Backup and Restore Overview
Backup and Restore Overview
Greenplum Database supports parallel and non-parallel methods for backing up and restoring databases. Parallel operations scale regardless of the number of segments in your system, because segment hosts each write their data to local disk storage simultaneously. With non-parallel backup and restore operations, the data must be sent over the network from the segments to the master, which writes all of the data to its storage. In addition to restricting I/O to one host, non-parallel backup requires that the master have sufficient local disk storage to store the entire database.
Parallel Backup and Restore
The Greenplum Database parallel dump utility gpcrondump backs up the Greenplum master instance and each active segment instance at the same time.
By default, gpcrondump creates dump files in the gp_dump subdirectory of each segment instance. On the master, gpcrondump creates several dump files, containing database information such as DDL statements, the system catalog tables, and metadata files. On each segment, gpcrondump creates one dump file, which contains commands to recreate the data on that segment. Each file created for a backup begins with a 14-digit timestamp key that identifies the backup set the file belongs to.
The gpdbrestore parallel restore utility takes the timestamp key generated by gpcrondump, validates the backup set, and restores the database objects and data into a distributed database. Parallel restore operations require a complete backup set created by gpcrondump, a full backup, and any required incremental backups. As the following figure illustrates, all segments restore data from local backup files simultaneously.
The gpdbrestore utility provides flexibility and verification options for use with the automated backup files produced by gpcrondump or with backup files moved from the Greenplum cluster to an alternate location. See Restoring Greenplum Databases. gpdbrestore can also be used to copy files to the alternate location.
Non-Parallel Backup and Restore
The PostgreSQL pg_dump and pg_dumpall non-parallel backup utilities can be used to create a single dump file on the master host that contains all data from all active segments.
The PostgreSQL non-parallel utilities should be used only for special cases. They are much slower than using the Greenplum backup utilities since all of the data must pass through the master. Additionally, it is often the case that the master host has insufficient disk space to save a backup of an entire distributed Greenplum database.
The pg_restore utility requires compressed dump files created by pg_dump or pg_dumpall. Before starting the restore, you should modify the CREATE TABLE statements in the dump files to include the Greenplum DISTRIBUTED clause. If you do not include the DISTRIBUTED clause, Greenplum Database assigns default values, which may not be optimal. For details, see CREATE TABLE in the Greenplum Database Reference Guide.
To perform a non-parallel restore using parallel backup files, you can copy the backup files from each segment host to the master host, and then load them through the master. See Restoring to a Different Greenplum System Configuration.
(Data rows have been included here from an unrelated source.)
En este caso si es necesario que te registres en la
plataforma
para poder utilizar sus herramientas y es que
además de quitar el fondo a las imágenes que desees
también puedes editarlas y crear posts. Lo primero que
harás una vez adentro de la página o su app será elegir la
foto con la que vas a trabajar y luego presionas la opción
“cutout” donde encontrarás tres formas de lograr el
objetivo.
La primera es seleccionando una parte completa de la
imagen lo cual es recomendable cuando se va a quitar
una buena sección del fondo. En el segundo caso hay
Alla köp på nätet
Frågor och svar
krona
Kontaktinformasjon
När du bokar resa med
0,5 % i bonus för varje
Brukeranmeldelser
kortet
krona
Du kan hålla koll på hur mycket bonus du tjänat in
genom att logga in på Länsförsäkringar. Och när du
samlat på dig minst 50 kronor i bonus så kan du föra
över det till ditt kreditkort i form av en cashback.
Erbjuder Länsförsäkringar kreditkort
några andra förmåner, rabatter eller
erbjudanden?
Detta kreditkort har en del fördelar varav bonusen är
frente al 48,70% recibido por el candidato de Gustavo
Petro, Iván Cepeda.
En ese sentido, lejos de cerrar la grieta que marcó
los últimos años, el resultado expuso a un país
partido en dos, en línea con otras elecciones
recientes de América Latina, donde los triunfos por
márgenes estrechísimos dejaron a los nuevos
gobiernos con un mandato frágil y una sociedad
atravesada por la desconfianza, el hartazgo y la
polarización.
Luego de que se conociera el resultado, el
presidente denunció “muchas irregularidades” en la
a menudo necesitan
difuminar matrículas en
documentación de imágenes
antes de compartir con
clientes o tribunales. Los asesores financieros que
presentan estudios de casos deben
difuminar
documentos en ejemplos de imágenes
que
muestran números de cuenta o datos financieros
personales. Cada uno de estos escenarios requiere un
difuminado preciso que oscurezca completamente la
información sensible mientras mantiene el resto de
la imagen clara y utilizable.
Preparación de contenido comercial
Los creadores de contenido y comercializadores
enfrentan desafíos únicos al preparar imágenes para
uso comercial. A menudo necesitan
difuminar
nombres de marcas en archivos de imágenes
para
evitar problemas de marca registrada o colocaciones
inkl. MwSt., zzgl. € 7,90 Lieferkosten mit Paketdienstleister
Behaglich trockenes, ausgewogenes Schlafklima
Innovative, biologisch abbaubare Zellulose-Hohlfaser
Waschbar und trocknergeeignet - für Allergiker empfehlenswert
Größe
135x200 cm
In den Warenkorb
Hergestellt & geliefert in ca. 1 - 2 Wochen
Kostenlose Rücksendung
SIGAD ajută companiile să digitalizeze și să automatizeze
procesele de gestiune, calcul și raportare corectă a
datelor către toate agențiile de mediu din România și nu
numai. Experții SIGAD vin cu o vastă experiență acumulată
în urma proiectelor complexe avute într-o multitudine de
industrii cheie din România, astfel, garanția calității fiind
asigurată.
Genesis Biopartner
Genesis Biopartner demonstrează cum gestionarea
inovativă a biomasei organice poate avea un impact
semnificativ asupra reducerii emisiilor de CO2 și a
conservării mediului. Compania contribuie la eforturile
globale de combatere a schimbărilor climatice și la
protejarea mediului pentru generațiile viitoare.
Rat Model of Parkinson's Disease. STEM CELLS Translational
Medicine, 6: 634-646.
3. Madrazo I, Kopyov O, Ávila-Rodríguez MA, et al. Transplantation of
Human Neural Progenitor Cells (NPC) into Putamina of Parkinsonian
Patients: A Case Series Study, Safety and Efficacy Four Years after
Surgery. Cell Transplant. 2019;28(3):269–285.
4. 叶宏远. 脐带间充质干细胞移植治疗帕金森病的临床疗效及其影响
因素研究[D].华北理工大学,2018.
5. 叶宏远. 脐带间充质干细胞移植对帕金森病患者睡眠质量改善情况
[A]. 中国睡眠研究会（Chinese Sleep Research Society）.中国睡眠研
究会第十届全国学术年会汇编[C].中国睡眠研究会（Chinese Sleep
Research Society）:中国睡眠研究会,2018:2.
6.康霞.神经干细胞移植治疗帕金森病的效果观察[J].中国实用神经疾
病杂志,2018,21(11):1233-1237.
Another non-parallel method for backing up Greenplum Database data is to use the COPY TO SQL command to copy all or a portion of a table out of the database to a delimited text file on the master host.
Backup and Restore Options
The Greenplum Database backup and restore utilities support various locations for backup files:
- With the gpcrondump utility, backup files may be saved in the default location, the db_dumps subdirectory of the master and each segment, or saved to a different directory specified with the gpcrondump -u option.
- Both the gpcrondump and gpdbrestore utilities have integrated support for EMC Data Domain Boost and Symantec NetBackup systems.
- Backup files can be saved through named pipes to any network accessible location.
- Backup files saved to the default location may be moved to an archive server on the network. This allows performing the backup at the highest transfer rates (when segments write the backup data to fast local disk arrays) and then freeing up disk space by moving the files to remote storage.
- You can backup tables belonging to one or more schema you specify on the command line or in a text file.
- You can specify schema to exclude from the backup, as command-line options or in a list provided in a text file.
- You can backup a specified set of tables listed on the command line or in a text file. The table and schema options cannot be used together in a single backup.
- In addition to database objects, gpcrondump can backup the configuration files pg_hba.conf, pg_ident.conf, and postgresql.conf, and global database objects, such as roles and tablespaces.
You can create incremental backups:
- An incremental backup contains only append-optimized and column-oriented tables that have changed since the most recent incremental or full backup.
- For partitioned append-optimized tables, only changed append-optimized/column-oriented table partitions are backed up.
- Incremental backups include all heap tables.
- Use the gpchrondump --incremental flag to specify an incremental backup.
- Restoring an incremental backup requires a full backup and all subsequent incremental backups, up to the backup you are restoring.
- By default, gpdbrestore restores data to the database it was backed up from.
- The --redirect flag allows you to restore a backup to a different database.
- The restored database can be dropped and recreated, but the default is to restore into an existing database.
- Selected tables can be restored from a backup by listing the tables on the command line or by listing them in a text file and specifying the text file on the command line.
- You can restore a database from backup files moved to an archive server. The backup files are copied back into place on the master host and each segment host and then restored to the database.